Mortgage holders now have an average of $25,000 per borrower in non-mortgage debt, $1,400 higher than a year ago and $2,600 more than in 2011. Much of the increase stems from auto-related debt, which makes up 81% of the overall increase from four years ago.

Student loan debt has also skyrocketed — 15% of mortgage holders carry student loans, with an average balance of roughly $35,000. The situation is most pronounced for Federal Housing Administration borrowers — roughly 25% of all active FHA loans carry student loan debt versus just 13% for loans distributed by government-sponsored enterprises.
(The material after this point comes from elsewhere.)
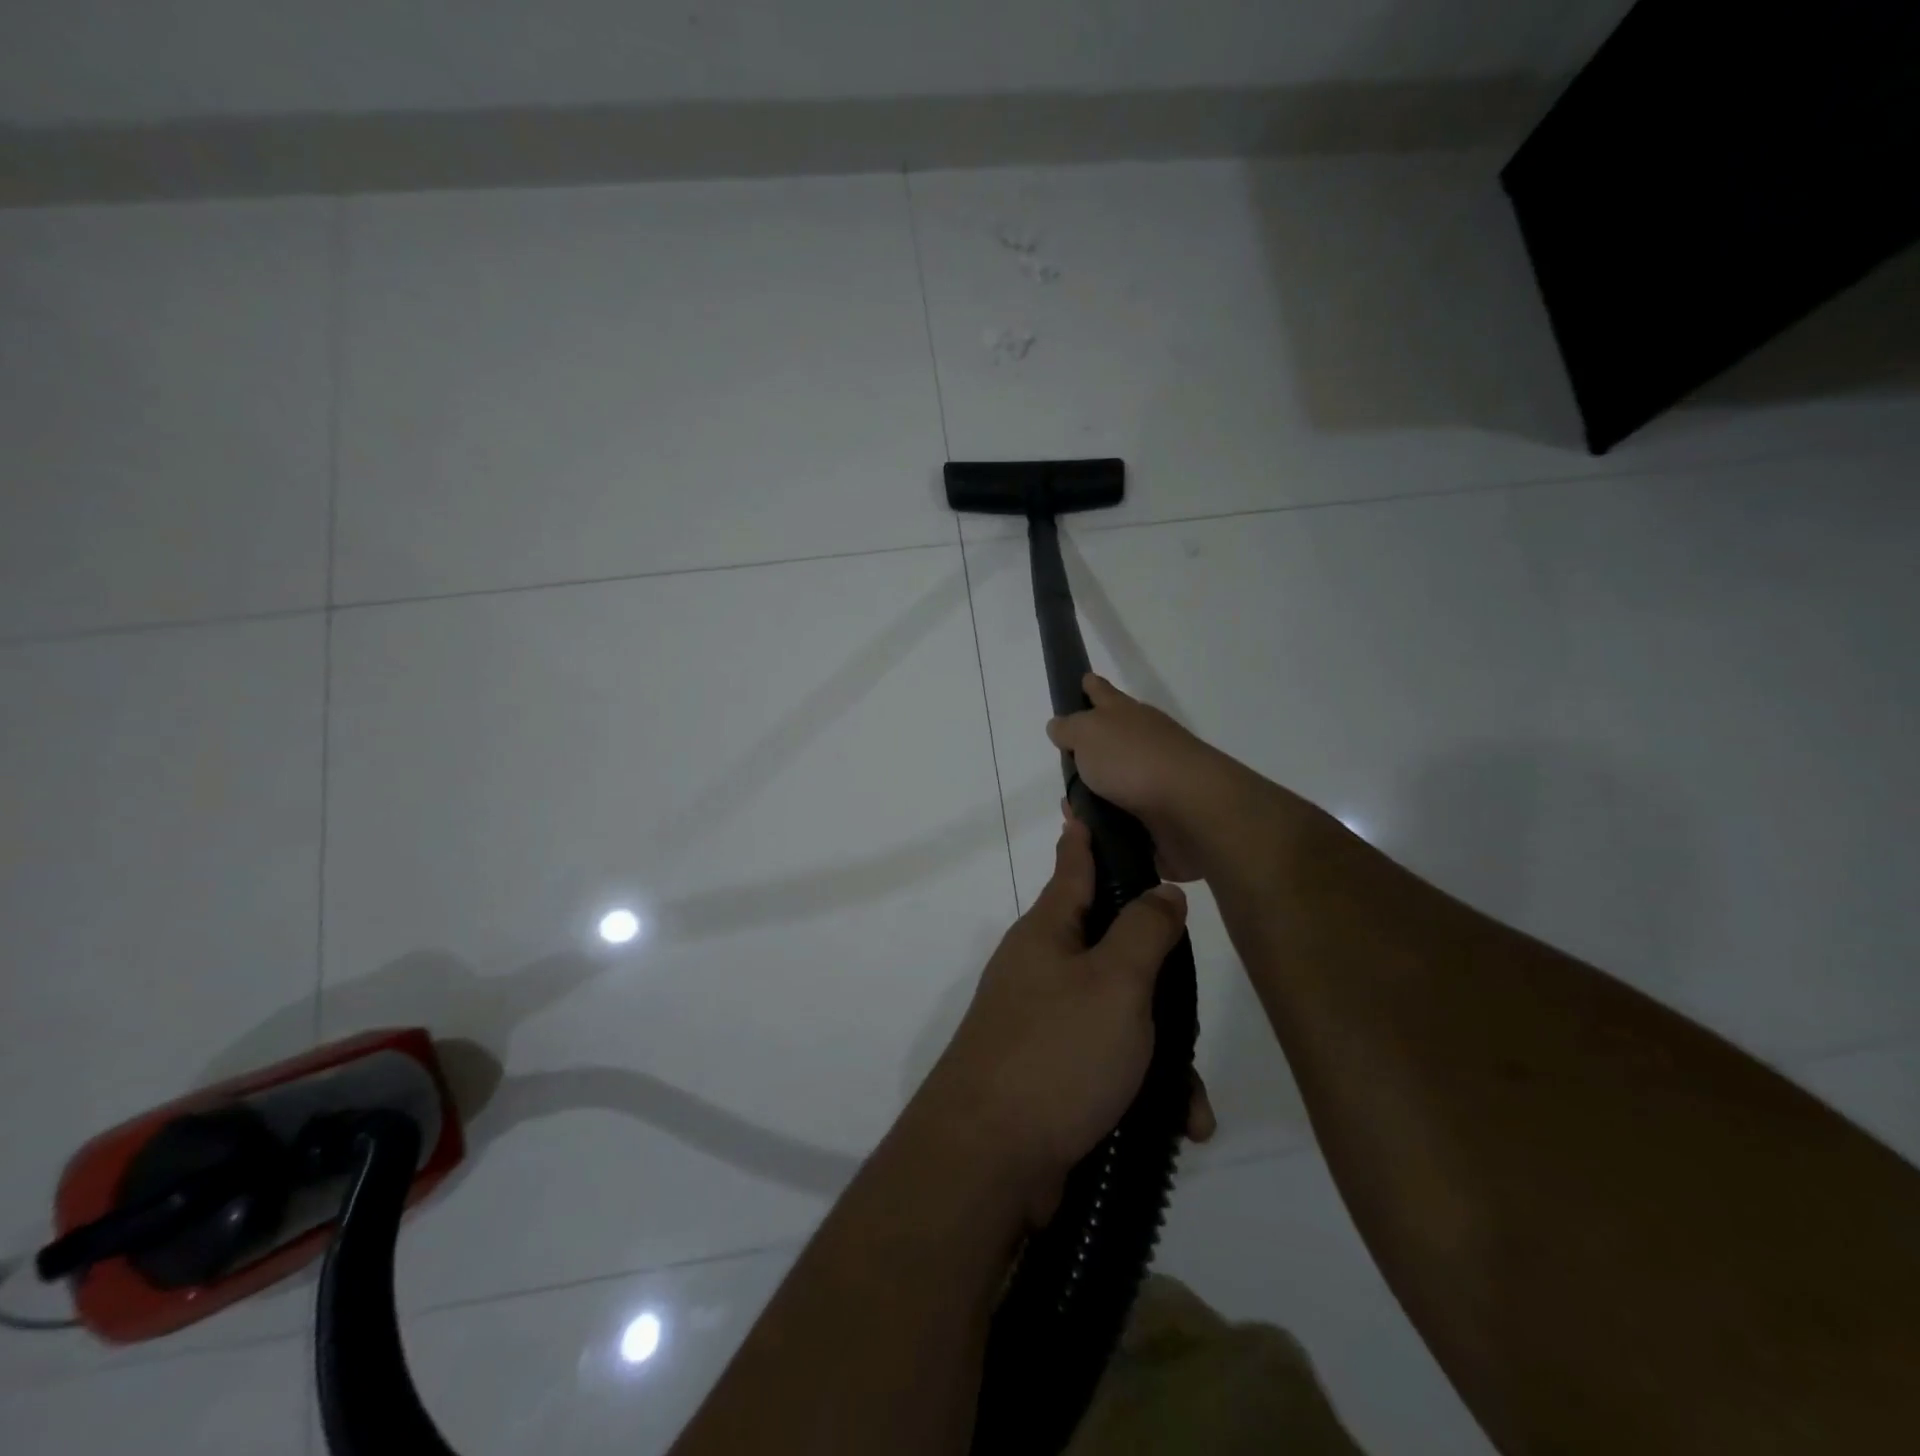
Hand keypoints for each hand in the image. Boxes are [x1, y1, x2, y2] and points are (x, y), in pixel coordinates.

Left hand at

"The more total debt borrowers are carrying and the higher monthly non-mortgage payments they have, the less money they have to put toward a new home purchase, or potentially even their current mortgage obligations," said Black Knight Data & Analytics senior vice president Ben Graboske in an Aug. 3 news release. He also noted a correlation between non-mortgage debt and inquiries about a new mortgage, "with those who have recent mortgage inquiries on their credit reports carrying nearly 40% more debt than borrowers who do not."

Black Knight also noted that in 2015 through May, the number of underwater borrowers has decreased 26% to 6.1% of active mortgages. This figure improves for certain states — a third of borrowers in California who started the year underwater on their mortgage are no longer in a negative equity position.